— Котят ещё за укрывательство арестуйте, — на пороге возникла остервенелая баба.
— Тебя за пособничество сейчас заберём, — ухмыльнулся Михан.
— Уведи её в комнату, — бросил Щавель и обратился к Нурисламу Ильясовичу, когда стремительно набирающийся опыта молодец ловко вывел хозяйку. — От твоей откровенности зависит, останется жена на свободе и с детьми. Она ведь в самом деле пособница твоя и не скрывает этого. Чистосердечно во всём сознаешься, оставим бабу на воле. Будешь запираться, придётся её забрать для дачи показаний, тогда ей колодки и тюрьма, а детишек соседям. Ты всё равно расколешься, на Централе все говорят, но нам времени понадобится больше, а палачу работы прибавится. Так что не томи.

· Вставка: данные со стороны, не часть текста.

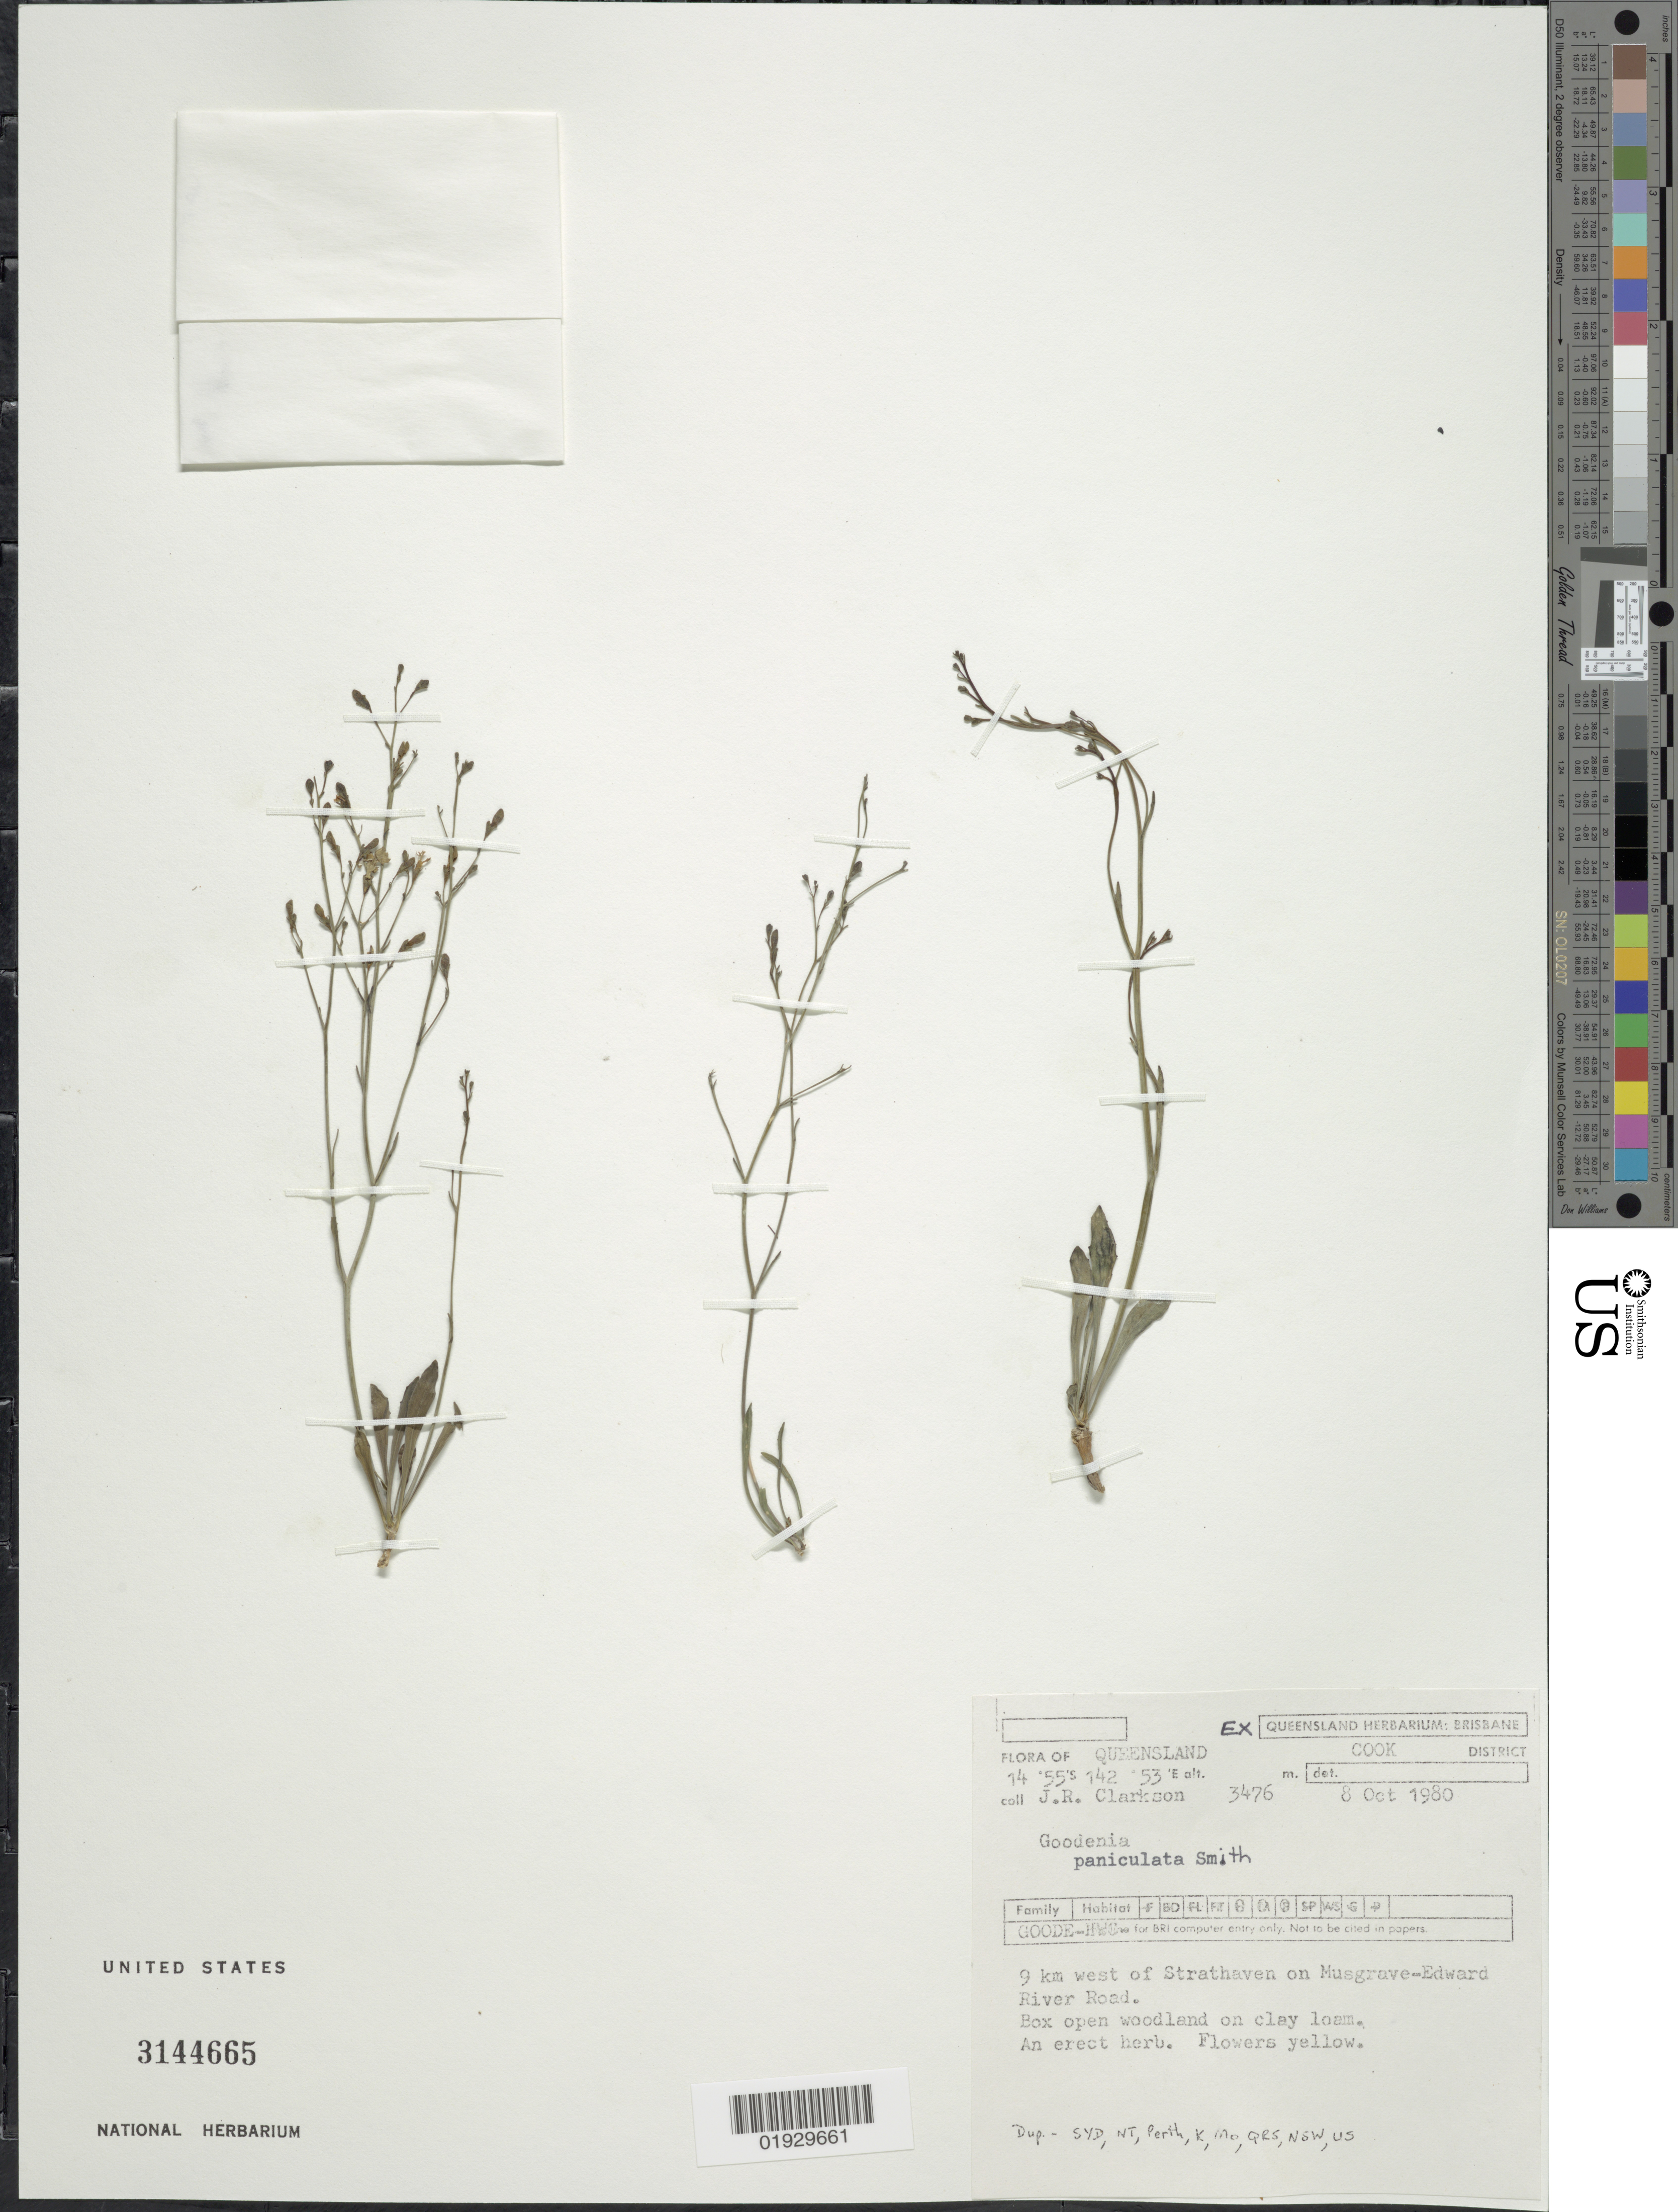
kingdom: Plantae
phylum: Tracheophyta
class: Magnoliopsida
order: Asterales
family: Goodeniaceae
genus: Goodenia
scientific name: Goodenia paniculata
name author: L.S. Sm.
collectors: J. Clarkson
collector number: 3476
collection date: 1980-10-08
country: Australia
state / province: Queensland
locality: Cook District. 9 km west of Strathaven on Musgrave-Edward River Road.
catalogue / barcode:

В комнате повисла тишина. Ждали. Скрипели половицы под ногами Скворца, понятые затаили дыхание.
— В железа его! — приказал Щавель.
Раболов снял с пояса припасённый ошейник смирения, накинул на шею профессора, защёлкнул замок.
Проверенное средство действовало мгновенно. Почувствовав стальной гнёт обруча, басурманин начал сдуваться, утрачивая волю и ярость, замещаемые безнадёгой и страхом.
— Я… всё скажу… что вам нужно, — по частям выплюнул Гиниятуллин. — Подпишу что скажете. Только не семью…
— Что скажем не надо. Нам правда нужна. Твоё полное признание, сделанное от чистого сердца на благо Руси и князя.
— Я во всём признаюсь, — слетели с губ покаянные речи.
Будучи правильно одетым, невольничий амулет давал пленнику -100 % морали и +300 % чувства вины.
Хотя профессор начал сотрудничать со следствием, показал, где хранит щёлочь, динамо-машину и преобразователь тока, а также обещал раскрыть приёмы шифрования, провозились до самого рассвета. В предутренних сумерках Ёрш сорвал с дерева антенну. Арестованного усадили на тюремную телегу, куда стащили изъятое барахло.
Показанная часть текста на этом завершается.